=== THE DATA ===

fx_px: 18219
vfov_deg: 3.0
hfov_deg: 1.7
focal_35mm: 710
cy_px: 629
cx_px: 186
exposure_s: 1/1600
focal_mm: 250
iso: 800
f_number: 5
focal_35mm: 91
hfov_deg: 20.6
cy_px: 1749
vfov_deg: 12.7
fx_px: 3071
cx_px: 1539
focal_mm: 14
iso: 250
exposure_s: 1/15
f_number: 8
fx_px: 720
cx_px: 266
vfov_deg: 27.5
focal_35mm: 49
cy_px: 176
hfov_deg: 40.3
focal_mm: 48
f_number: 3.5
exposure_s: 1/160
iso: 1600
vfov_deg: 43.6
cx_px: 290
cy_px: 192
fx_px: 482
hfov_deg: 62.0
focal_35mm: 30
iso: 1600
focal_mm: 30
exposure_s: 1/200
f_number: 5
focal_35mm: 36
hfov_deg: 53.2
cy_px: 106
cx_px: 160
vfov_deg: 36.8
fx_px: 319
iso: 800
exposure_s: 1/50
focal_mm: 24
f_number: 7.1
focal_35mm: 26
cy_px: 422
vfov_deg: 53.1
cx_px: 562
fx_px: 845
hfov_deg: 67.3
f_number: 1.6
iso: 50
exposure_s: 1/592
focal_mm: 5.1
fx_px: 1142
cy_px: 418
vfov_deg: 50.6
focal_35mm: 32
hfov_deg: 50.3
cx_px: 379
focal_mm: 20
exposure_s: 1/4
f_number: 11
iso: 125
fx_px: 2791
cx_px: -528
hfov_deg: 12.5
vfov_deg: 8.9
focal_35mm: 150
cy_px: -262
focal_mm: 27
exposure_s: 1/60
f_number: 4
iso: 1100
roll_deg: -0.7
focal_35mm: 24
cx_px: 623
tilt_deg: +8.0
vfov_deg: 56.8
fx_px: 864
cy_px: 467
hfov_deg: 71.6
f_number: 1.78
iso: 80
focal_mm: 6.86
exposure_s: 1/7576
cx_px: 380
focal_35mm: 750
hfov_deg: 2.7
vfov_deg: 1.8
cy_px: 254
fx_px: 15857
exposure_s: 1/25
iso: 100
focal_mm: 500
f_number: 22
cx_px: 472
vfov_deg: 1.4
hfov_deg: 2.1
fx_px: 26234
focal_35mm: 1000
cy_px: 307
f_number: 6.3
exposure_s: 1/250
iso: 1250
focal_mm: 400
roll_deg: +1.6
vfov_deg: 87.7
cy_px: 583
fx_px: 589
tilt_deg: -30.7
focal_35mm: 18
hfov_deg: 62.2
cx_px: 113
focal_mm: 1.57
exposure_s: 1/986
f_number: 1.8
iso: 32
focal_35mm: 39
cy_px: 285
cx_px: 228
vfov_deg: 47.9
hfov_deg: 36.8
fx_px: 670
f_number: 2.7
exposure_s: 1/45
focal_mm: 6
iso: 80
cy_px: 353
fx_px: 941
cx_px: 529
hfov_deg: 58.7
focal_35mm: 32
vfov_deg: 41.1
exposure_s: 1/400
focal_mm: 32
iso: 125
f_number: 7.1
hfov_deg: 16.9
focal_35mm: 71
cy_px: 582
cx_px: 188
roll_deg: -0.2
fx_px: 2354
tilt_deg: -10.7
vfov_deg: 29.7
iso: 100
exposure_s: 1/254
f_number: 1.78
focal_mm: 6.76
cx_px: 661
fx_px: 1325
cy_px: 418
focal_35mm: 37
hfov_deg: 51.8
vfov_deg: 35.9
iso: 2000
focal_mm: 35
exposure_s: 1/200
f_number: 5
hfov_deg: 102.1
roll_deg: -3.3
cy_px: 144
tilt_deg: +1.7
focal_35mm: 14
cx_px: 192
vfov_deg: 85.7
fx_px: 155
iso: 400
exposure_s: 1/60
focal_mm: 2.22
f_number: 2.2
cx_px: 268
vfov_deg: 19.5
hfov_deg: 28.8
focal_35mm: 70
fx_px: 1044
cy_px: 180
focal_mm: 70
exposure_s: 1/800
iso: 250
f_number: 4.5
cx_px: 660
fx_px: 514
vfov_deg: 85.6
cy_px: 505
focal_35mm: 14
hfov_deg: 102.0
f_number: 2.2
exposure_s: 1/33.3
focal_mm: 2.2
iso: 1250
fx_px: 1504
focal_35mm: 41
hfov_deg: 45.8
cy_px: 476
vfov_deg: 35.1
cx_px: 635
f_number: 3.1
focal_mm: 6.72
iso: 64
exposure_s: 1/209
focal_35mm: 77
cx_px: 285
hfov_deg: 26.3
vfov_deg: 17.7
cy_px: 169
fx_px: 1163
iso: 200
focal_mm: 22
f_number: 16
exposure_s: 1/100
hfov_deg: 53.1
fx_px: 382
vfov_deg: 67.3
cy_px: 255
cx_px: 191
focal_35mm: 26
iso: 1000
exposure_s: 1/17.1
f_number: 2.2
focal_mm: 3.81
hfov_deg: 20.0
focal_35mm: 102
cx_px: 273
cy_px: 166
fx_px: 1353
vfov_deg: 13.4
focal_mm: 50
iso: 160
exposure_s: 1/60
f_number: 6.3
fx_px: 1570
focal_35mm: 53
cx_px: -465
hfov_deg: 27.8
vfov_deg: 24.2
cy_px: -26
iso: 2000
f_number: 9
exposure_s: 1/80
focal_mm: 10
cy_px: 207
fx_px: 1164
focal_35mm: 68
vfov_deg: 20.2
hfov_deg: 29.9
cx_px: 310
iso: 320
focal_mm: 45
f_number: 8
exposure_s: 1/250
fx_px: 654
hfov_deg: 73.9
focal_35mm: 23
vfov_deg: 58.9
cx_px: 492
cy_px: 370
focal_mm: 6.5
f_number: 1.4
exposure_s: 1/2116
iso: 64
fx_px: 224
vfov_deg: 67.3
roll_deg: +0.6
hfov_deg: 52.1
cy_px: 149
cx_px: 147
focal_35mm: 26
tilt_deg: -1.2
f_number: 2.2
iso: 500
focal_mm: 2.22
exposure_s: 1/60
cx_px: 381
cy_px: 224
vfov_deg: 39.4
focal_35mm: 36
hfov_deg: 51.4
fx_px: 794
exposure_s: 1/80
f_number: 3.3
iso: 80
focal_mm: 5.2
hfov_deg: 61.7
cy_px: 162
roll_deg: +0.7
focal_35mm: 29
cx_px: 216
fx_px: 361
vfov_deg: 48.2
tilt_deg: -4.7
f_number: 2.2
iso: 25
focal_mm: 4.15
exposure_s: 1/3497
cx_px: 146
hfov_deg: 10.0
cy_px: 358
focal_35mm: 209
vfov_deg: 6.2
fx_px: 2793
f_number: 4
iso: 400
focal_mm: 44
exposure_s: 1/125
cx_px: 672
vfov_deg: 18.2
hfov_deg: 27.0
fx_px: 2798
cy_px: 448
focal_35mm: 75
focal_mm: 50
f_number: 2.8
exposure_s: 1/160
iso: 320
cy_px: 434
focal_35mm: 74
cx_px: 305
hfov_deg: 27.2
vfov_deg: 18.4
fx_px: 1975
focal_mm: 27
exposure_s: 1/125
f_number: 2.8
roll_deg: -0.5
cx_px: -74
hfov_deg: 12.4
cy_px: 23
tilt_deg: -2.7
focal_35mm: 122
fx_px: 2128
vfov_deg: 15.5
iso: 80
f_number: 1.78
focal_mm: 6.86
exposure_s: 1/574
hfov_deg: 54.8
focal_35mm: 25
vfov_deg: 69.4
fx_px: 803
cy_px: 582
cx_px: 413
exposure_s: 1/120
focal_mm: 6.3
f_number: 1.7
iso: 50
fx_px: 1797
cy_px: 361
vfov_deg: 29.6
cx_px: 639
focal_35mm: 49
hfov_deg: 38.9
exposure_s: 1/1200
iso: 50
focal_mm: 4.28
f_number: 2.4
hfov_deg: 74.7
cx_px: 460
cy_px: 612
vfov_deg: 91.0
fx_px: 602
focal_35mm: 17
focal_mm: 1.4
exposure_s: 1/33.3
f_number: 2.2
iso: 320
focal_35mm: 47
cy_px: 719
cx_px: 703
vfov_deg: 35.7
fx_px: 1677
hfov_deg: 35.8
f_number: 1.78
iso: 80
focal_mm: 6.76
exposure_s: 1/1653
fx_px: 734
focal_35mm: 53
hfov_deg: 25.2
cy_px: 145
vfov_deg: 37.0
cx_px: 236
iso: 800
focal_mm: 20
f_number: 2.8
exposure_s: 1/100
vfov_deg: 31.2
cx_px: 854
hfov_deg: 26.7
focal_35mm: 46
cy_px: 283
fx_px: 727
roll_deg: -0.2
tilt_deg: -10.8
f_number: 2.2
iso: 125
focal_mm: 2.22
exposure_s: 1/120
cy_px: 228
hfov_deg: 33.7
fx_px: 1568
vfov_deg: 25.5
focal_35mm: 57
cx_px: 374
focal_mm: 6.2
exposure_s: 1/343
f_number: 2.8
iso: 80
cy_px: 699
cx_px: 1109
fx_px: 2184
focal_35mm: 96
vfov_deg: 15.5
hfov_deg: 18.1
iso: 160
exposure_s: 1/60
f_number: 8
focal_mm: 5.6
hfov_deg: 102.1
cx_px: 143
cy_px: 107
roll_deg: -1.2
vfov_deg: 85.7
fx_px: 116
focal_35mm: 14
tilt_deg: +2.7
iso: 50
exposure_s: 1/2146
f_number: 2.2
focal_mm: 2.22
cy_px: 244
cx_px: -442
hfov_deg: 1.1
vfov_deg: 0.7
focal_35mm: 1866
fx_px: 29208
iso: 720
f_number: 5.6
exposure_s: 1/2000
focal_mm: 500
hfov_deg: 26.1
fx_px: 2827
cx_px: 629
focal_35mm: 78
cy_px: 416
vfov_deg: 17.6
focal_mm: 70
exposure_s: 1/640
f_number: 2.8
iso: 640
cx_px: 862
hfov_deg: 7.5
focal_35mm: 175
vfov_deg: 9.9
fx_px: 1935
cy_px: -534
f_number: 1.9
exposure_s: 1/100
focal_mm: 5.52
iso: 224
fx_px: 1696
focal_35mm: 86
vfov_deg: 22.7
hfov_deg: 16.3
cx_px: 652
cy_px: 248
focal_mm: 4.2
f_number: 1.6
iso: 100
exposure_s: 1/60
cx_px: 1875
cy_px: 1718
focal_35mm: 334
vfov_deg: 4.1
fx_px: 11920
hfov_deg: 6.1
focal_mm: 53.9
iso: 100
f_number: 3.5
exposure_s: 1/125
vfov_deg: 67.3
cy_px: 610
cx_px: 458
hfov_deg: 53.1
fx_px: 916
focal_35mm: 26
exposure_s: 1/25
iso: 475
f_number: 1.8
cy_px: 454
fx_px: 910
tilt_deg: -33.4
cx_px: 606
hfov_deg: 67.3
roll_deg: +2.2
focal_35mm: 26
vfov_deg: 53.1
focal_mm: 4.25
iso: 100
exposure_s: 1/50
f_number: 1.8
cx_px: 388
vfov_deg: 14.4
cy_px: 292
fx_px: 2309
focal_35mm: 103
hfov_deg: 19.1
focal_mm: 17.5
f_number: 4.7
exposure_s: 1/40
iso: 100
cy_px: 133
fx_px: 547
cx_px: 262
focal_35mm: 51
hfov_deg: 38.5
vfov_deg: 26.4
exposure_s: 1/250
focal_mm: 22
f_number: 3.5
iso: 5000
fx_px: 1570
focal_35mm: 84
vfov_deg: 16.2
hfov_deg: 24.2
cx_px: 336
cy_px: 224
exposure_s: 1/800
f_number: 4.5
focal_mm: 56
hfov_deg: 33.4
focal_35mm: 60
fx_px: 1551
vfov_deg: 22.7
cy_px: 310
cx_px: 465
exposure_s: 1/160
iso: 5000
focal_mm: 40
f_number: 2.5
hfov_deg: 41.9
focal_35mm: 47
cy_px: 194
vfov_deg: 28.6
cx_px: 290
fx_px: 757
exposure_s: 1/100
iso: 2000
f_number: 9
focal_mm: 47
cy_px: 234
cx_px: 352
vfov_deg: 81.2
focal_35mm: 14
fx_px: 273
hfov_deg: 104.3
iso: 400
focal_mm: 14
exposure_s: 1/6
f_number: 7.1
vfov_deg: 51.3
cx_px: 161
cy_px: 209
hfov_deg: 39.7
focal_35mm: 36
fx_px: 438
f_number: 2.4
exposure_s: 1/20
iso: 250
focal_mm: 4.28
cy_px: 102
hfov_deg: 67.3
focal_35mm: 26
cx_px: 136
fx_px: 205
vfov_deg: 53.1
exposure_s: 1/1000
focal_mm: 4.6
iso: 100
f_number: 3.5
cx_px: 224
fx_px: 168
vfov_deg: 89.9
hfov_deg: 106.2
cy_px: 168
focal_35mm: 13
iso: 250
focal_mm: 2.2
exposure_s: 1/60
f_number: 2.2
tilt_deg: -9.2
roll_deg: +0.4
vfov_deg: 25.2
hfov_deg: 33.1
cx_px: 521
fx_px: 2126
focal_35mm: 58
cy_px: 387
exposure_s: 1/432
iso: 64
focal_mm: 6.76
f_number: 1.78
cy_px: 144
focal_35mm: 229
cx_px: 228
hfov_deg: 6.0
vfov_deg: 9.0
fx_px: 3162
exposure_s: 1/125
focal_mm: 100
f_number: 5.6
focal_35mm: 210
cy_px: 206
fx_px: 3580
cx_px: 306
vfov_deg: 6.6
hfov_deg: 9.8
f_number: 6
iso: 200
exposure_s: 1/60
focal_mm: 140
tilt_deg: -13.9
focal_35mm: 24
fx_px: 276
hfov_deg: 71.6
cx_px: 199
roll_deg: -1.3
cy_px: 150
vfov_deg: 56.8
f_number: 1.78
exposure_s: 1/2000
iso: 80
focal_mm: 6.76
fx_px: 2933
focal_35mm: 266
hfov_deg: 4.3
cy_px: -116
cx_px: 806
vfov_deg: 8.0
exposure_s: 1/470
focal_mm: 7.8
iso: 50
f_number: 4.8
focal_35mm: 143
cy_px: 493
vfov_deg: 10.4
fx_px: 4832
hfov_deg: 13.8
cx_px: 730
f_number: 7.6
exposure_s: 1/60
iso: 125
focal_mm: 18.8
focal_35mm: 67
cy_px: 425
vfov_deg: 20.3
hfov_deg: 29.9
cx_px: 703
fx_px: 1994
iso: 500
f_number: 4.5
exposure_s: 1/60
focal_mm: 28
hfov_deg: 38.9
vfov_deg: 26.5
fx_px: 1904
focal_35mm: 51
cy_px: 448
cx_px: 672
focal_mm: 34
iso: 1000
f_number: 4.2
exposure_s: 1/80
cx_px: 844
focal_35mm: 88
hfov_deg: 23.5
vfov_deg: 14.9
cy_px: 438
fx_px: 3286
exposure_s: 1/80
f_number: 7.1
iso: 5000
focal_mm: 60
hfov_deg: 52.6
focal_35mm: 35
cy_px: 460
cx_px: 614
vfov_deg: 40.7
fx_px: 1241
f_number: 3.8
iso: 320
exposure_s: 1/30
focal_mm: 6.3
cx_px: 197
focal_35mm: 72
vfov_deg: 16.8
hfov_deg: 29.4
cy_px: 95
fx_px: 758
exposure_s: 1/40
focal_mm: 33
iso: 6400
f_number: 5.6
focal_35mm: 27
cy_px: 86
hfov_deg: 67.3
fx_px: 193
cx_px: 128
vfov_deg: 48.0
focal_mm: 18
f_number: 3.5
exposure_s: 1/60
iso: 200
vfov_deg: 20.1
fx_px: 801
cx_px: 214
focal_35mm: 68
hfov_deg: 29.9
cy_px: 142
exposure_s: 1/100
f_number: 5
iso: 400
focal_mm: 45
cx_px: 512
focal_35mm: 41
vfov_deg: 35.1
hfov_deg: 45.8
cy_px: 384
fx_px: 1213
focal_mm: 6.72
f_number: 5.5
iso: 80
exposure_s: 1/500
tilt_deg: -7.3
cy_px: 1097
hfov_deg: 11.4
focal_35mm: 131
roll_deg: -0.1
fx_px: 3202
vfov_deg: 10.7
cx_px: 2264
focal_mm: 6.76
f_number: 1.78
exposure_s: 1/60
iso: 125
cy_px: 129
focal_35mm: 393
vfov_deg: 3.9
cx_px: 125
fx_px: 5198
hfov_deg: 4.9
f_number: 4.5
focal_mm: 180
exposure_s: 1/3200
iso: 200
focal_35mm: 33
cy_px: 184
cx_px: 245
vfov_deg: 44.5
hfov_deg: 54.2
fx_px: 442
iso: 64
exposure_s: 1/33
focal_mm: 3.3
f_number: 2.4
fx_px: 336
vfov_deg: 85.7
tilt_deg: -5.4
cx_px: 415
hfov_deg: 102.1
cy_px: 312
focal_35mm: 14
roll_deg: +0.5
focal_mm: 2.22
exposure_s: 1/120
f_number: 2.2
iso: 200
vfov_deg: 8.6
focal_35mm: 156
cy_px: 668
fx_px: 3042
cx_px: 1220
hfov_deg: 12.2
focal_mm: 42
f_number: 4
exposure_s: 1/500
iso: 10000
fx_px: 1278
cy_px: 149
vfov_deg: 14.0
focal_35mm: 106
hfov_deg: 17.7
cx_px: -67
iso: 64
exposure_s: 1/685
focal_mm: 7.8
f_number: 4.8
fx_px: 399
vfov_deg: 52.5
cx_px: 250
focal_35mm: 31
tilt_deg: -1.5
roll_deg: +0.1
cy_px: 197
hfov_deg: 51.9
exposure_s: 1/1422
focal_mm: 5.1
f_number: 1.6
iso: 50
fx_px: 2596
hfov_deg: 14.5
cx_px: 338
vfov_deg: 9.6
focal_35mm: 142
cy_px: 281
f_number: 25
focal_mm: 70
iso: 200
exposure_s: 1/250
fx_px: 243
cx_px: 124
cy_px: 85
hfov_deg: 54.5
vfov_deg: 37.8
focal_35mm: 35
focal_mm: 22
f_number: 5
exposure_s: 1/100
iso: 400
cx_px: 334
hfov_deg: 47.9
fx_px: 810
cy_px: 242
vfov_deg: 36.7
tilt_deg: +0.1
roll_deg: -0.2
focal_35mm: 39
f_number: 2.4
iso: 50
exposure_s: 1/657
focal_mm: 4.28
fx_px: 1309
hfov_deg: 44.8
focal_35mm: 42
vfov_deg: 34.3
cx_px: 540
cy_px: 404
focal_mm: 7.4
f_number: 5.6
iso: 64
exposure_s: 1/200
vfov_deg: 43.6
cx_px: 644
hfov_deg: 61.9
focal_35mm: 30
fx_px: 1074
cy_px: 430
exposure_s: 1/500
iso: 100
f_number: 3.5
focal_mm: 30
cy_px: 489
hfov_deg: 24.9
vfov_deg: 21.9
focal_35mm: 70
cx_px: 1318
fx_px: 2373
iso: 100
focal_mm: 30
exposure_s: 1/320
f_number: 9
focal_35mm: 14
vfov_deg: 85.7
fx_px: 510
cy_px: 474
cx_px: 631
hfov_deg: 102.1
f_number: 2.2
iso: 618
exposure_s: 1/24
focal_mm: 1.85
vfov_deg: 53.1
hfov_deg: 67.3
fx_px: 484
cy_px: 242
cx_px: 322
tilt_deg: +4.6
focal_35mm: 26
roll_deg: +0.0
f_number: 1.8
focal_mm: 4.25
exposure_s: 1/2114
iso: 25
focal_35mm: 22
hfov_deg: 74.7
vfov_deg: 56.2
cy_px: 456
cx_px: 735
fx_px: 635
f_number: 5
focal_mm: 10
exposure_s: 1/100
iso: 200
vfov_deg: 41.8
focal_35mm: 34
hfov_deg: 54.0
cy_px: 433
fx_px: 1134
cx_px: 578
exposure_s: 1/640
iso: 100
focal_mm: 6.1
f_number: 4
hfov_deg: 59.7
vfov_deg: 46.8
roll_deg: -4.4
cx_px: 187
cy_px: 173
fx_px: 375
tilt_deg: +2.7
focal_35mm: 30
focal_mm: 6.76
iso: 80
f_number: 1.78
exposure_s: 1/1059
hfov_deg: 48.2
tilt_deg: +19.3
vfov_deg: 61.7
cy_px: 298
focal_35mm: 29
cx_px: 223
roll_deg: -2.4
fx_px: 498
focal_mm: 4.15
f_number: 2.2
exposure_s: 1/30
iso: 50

===

WORK INSTRUCTION: Using the entries shown above, reproduce verbatim the lines from the line bearing "vfov_deg: 14.9" to the line bearing "hfov_deg: 11.4", inclusive.

OUTPUT OF THE TASK:
vfov_deg: 14.9
cy_px: 438
fx_px: 3286
exposure_s: 1/80
f_number: 7.1
iso: 5000
focal_mm: 60
hfov_deg: 52.6
focal_35mm: 35
cy_px: 460
cx_px: 614
vfov_deg: 40.7
fx_px: 1241
f_number: 3.8
iso: 320
exposure_s: 1/30
focal_mm: 6.3
cx_px: 197
focal_35mm: 72
vfov_deg: 16.8
hfov_deg: 29.4
cy_px: 95
fx_px: 758
exposure_s: 1/40
focal_mm: 33
iso: 6400
f_number: 5.6
focal_35mm: 27
cy_px: 86
hfov_deg: 67.3
fx_px: 193
cx_px: 128
vfov_deg: 48.0
focal_mm: 18
f_number: 3.5
exposure_s: 1/60
iso: 200
vfov_deg: 20.1
fx_px: 801
cx_px: 214
focal_35mm: 68
hfov_deg: 29.9
cy_px: 142
exposure_s: 1/100
f_number: 5
iso: 400
focal_mm: 45
cx_px: 512
focal_35mm: 41
vfov_deg: 35.1
hfov_deg: 45.8
cy_px: 384
fx_px: 1213
focal_mm: 6.72
f_number: 5.5
iso: 80
exposure_s: 1/500
tilt_deg: -7.3
cy_px: 1097
hfov_deg: 11.4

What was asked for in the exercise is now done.